On peut s’éloigner de cet objectif pour d’autres considérations, esthétiques, par exemple. Ceci ne cause pas problème, pour autant que ce soit clairement dit, mais c’est cet optimum de solidité et de permanence, cependant, qui demeure le référentiel ; toutes autres choses étant égales, on favorise le produit qui dure. Du moins, c’est ce qu’implicitement l’acheteur attend du producteur.
Pendant des lustres, les producteurs ont misé leur destinée sur l’établissement d’une relation de confiance avec le consommateur et certaines firmes y sont parvenues. Elles ont produit pour la durée. Mais un jour, circa 1950, est venue l’abondance et la crainte que le consommateur ne consomme plus assez. La peur que le capital cesse de croitre. Et les règles ont changé…
Pour maximiser la production, on a souhaité le taux de remplacement le plus élevé possible et on a donc cherché à RÉDUIRE la durée d’utilisation des produits. Un système s’est instauré qui a eu pour but premier de produire pour produire, cherchant à fabriquer des biens de plus en plus fragiles et à n’apporter qu’une satisfaction éphémère.
La finalité est devenue l’insatisfaction permanente et le nouvel optimum de référence, pour la production, est devenu la durée de vie utile la plus courte que puisse tolérer le client. On a mis en place le Plan Pénélope.

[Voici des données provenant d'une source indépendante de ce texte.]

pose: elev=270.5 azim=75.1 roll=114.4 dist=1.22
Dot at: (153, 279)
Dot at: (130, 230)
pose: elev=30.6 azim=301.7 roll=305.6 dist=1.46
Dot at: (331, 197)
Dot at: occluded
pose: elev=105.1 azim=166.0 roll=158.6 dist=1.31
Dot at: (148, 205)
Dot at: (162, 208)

On sait que Pénélope, épouse fidèle, voulant garder à distance les prétendants à sa main qui l’avait sommée de choisir parmi eux celui qui l’épouserait et accèderait au trône d’Ulysse, avait trouvé l’astuce de promettre de faire connaitre son choix quand elle aurait terminé une tapisserie… dont elle défaisait discrètement chaque nuit tout ce qu’elle en avait brodé le jour.
De la même façon, le stratagème des producteurs, pour empêcher que les besoins ne soient jamais satisfaits, a été que rien de ce que l’on produit ne dure jamais bien longtemps. Que ce qu’on vend au consommateur s’autodétruise au plus vite, pour pouvoir le lui vendre encore, et encore, indéfiniment et de plus en plus souvent.

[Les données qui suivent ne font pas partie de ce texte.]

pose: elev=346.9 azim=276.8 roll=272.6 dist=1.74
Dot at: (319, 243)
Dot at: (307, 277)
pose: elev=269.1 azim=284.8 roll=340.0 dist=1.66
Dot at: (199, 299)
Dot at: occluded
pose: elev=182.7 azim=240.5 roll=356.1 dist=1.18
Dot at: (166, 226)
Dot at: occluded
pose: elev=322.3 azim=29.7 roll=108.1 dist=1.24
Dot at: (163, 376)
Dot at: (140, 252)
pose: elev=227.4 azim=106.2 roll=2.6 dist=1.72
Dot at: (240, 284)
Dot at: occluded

La voie royale vers l’insatisfaction permanente, pour l’industrie en sursis de saturation, a été de baisser tous les produits d’un cran sur l’échelle de la durabilité. Transformer les produits durables en produits semi-durables – avec des maisons Levitt pour les vétérans, bâties pour ne durer que 20 ans ! – et à remplacer les produits semi-durables par des objets de consommation courante.
Il y a tout un ‘univers des produits dont l’intérêt évident du consommateur est qu’ils durent et l’intérêt tout aussi évident du producteur est qu’ils ne durent pas. Ces produits vont de la lame de rasoir qui peut servir une, cinq, dix fois à l’automobile qui durera trois, dix, trente ans. C’est sur ce marché que la guerre entre consommateurs et producteurs s’est engagée .

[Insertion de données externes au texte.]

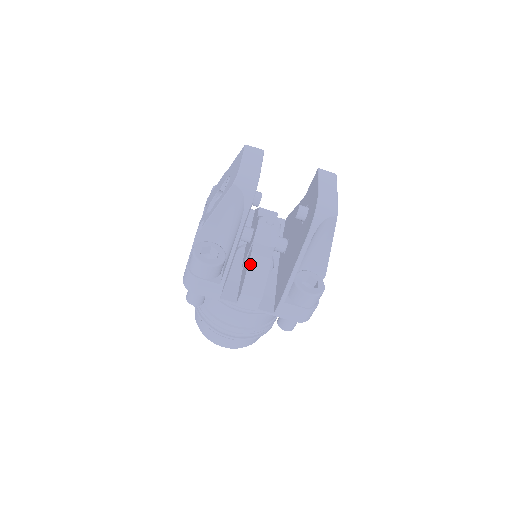
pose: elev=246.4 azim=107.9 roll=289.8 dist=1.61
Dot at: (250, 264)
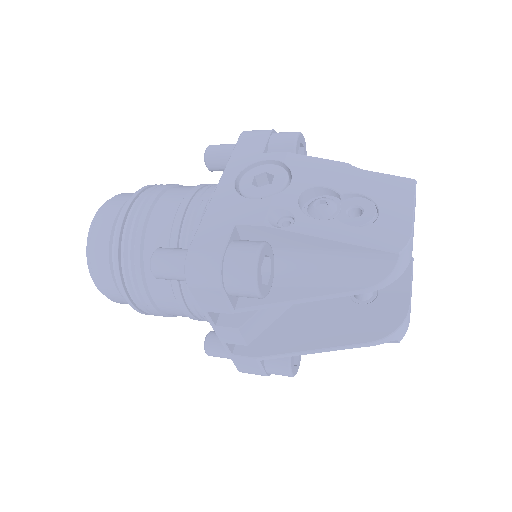
Dot at: occluded
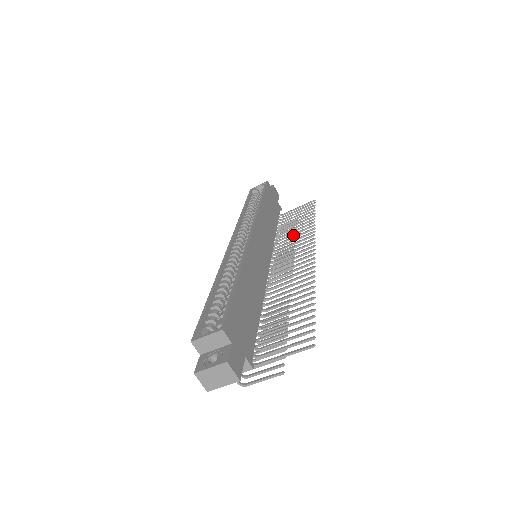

Une guerre bien inégale, car c’est toujours le producteur qui contrôle cette variable primordiale qu’est l’espérance de vie réelle du produit semi-durable. Celle-ci ne dépend pas seulement du soin qu’on met à le fabriquer, mais aussi d’autres facteurs. Des facteurs comme la disponibilité après vente des pièces de rechange et des services d’entretien. Comme l’apparition sur le marché, surtout, d’un produit supérieur – ou dont on laissera croire qu’il est supérieur – et qui rendra le premier désuet.
À l’usure bien physique qu’on peut accélérer, en fabriquant plutôt mal que bien, vient donc s’ajouter, au profit du producteur une obsolescence, qui est non seulement pour une bonne part subjective – et donc manipulable à quia par la publicité – mais aussi planifiable, puisque la technologie est toujours en avance sur la production, que le producteur a l’information pertinente que le consommateur n’a pas et que la cédule de mise en marché de nouveaux produits est totalement discrétionnaire.
Ce sont les producteurs qui ont eu longtemps tous les atouts en main et c’est donc Pénélope qui commandait. Depuis deux générations. ce n’est pas la demande, mais l’offre qui a déterminé les patrons de consommation On a donc consomme… et consomme … et on s’est s’engraisse….
Mais avec la crise et la conscience pour l’environnement, la donne a changé. On veut economiser le matériau et optimiser le travail. On va donc demander à Penélope de terminer sa tapisserie et que chaque point compte. L’avenir est à la simplicité volontaire…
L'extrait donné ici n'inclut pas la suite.